His Highness Sheikh Ahmed Bin Saeed Al Maktoum, chairman of Dubai Airport Freezone Authority (DAFZA), inaugurated Swiss luxury goods group Richemont’s new operations and logistics centre in the freezone.
The facility is the first in the freezone to be purpose-built for a client and will provide key services for Richemont and its major brands, including Cartier, Van Cleef & Arpels and Montblanc among others, retailing across the Middle East and India region in more than 100 own and partner-operated boutiques.
“We profoundly welcome Richemont’s great commitment towards their strategic growth in Dubai, UAE and the region which will further enhance Dubai’s positioning as the home of the most prestigious luxury brands in the world,” said Sheikh Ahmed.
Covering a total built-up area of about 4,500 square meters, the building comprises a regional logistics facility, Grade A office spaces, a state-of-the-art customer service centre that serves more than 20 countries as well as a regional data centre.
The majority of Richemont’s products are transported from the place of manufacture – mainly in Switzerland, France and Germany – to the retail network outside these countries by air.
This reflects the very low weight, high value nature of fine watches, jewellery and premium accessories such as writing instruments.
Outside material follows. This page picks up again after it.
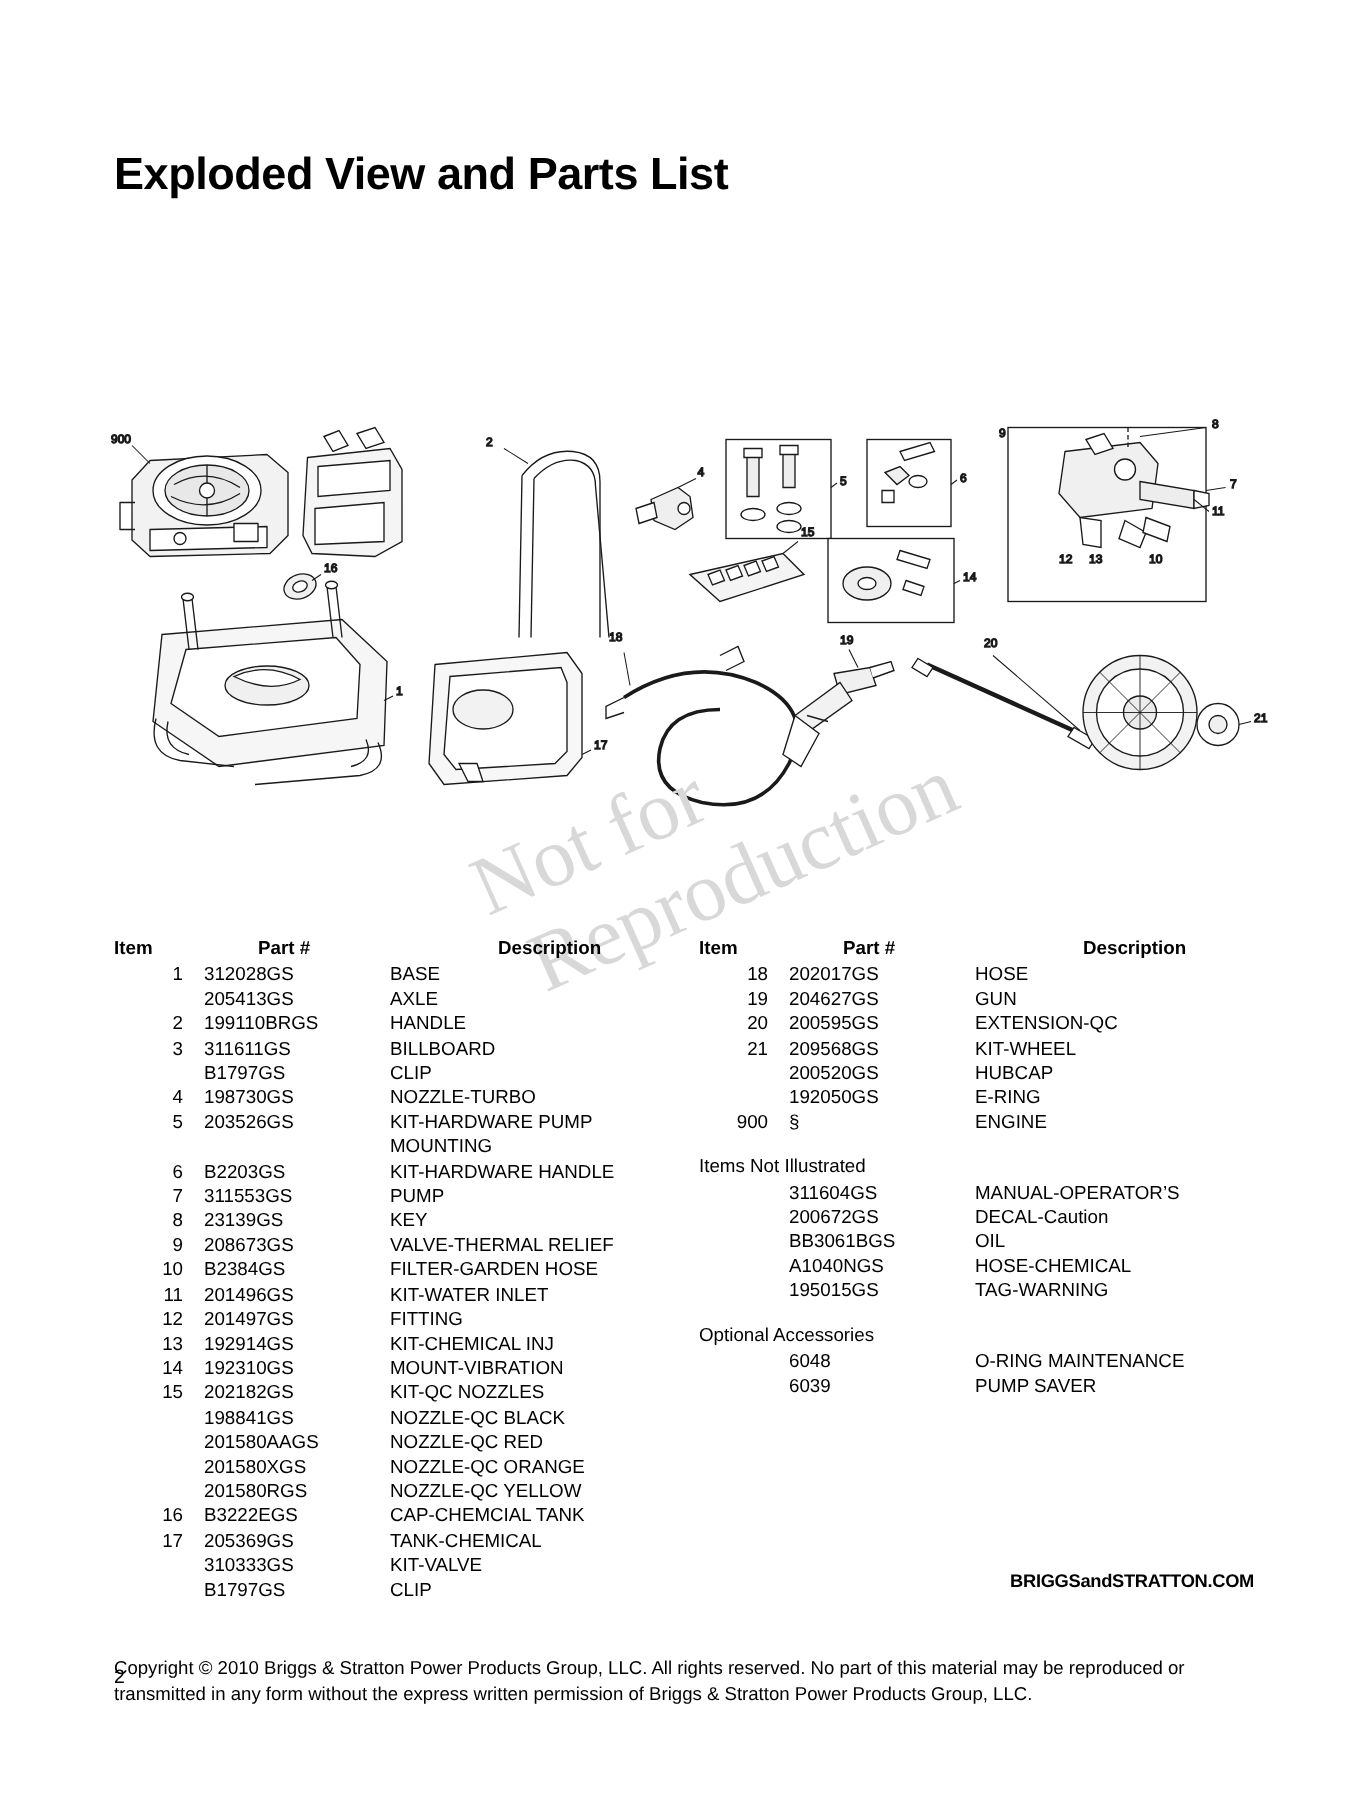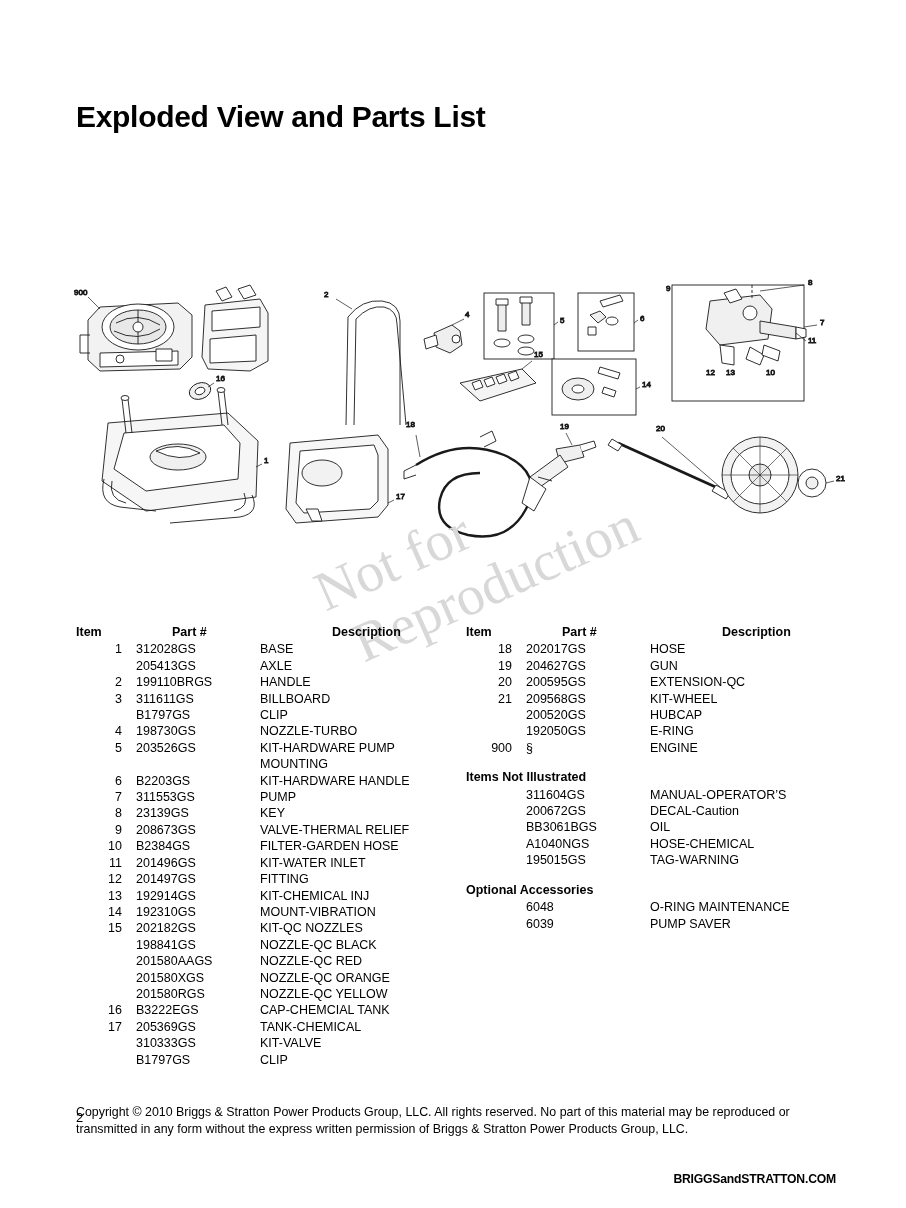"Items Not Illustrated" .section-hdr { font-weight: bold -> normal }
Product catalogues and similar high-weight, low-value materials are either purchased locally or are transported by land and sea, whenever possible, according to the group’s website.
Logistics is outsourced to specialist 3PLs in the various regions in which Richemont operates, such as DHL-Danzas in Dubai.
Richemont in 2013 and 2014 began a project with its 3PL partners to measure its total carbon footprint and put in place efforts to reduce the impact of freight on the group’s overall energy use and related carbon emissions.
This is of growing importance as the proportion of Group sales outside Western Europe is increasing year-on-year. Accordingly, Richemont has developed logistics-related targets to reflect its CSR three-year plan.